● **WHAT THE TASK ASKS**:
Starting with the line that contains "[34,276,215,289] The following", reproduce each line through the end of the listing below, with no other output.

● **DATA FOR THE TASK**:
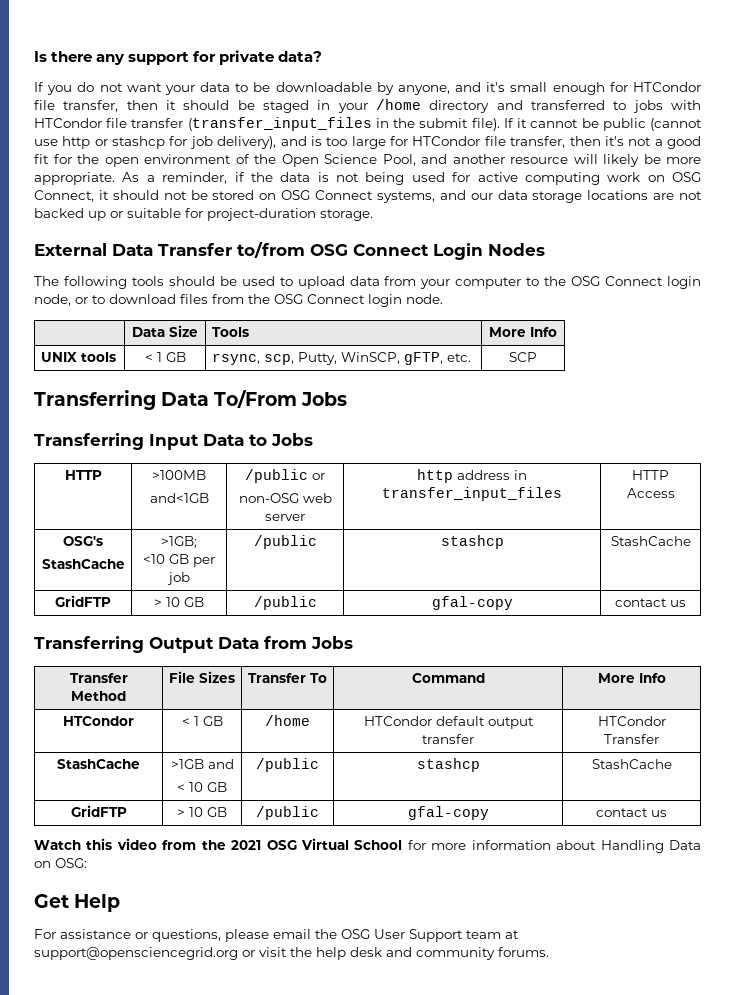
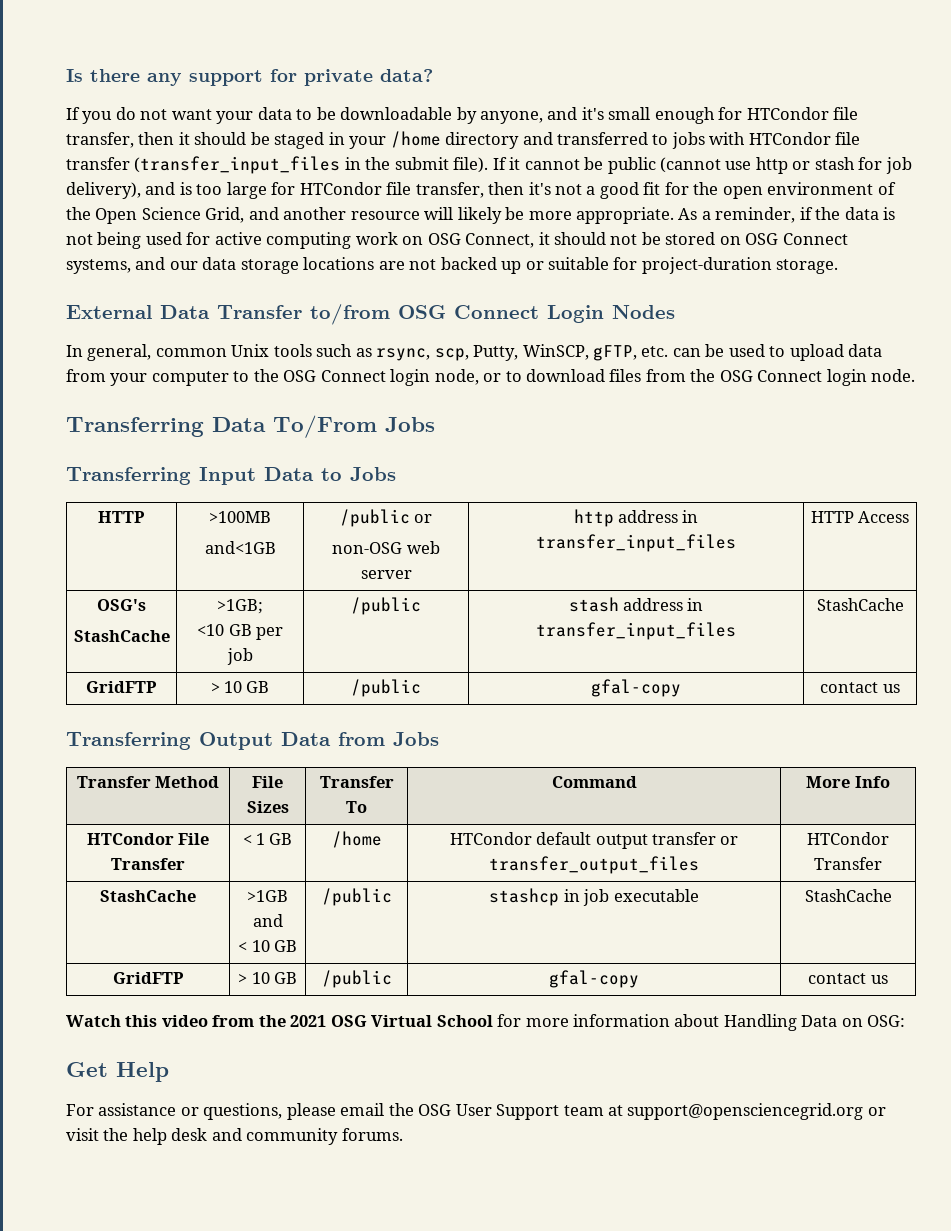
[112,136,166,149] stashcp -> [814,157,855,170] stash
[382,154,416,166] Pool, -> [205,207,245,223] Grid,
[34,276,215,289] The following tools should -> [66,344,701,361] In general, common Unix tools such as rsync, scp, Putty, WinSCP, gFTP, etc. can
[132,325,198,337] [211,327,249,337] [489,327,557,337] [40,352,116,362] [144,352,186,362] [211,352,471,365] [509,352,537,362] // | Data Size | Tools | More Info // UNIX tools | < 1 GB | rsync, scp, Putty, WinSCP, gFTP, etc. | SCP -> (916, 375) none
[440,535,504,549] stashcp -> [568,597,704,612] [536,622,736,640] stash address in transfer_input_files
(134, 721) none -> [178,833,210,845] [111,858,185,870] File Transfer
(474, 739) none -> [720,836,739,845] [489,856,699,874] or transfer_output_files
(480, 765) none -> [563,889,699,906] in job executable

● **EXERCISE SOLUTION**:
[34,276,215,289] The following tools should -> [66,344,701,361] In general, common Unix tools such as rsync, scp, Putty, WinSCP, gFTP, etc. can
[132,325,198,337] [211,327,249,337] [489,327,557,337] [40,352,116,362] [144,352,186,362] [211,352,471,365] [509,352,537,362] // | Data Size | Tools | More Info // UNIX tools | < 1 GB | rsync, scp, Putty, WinSCP, gFTP, etc. | SCP -> (916, 375) none
[440,535,504,549] stashcp -> [568,597,704,612] [536,622,736,640] stash address in transfer_input_files
(134, 721) none -> [178,833,210,845] [111,858,185,870] File Transfer
(474, 739) none -> [720,836,739,845] [489,856,699,874] or transfer_output_files
(480, 765) none -> [563,889,699,906] in job executable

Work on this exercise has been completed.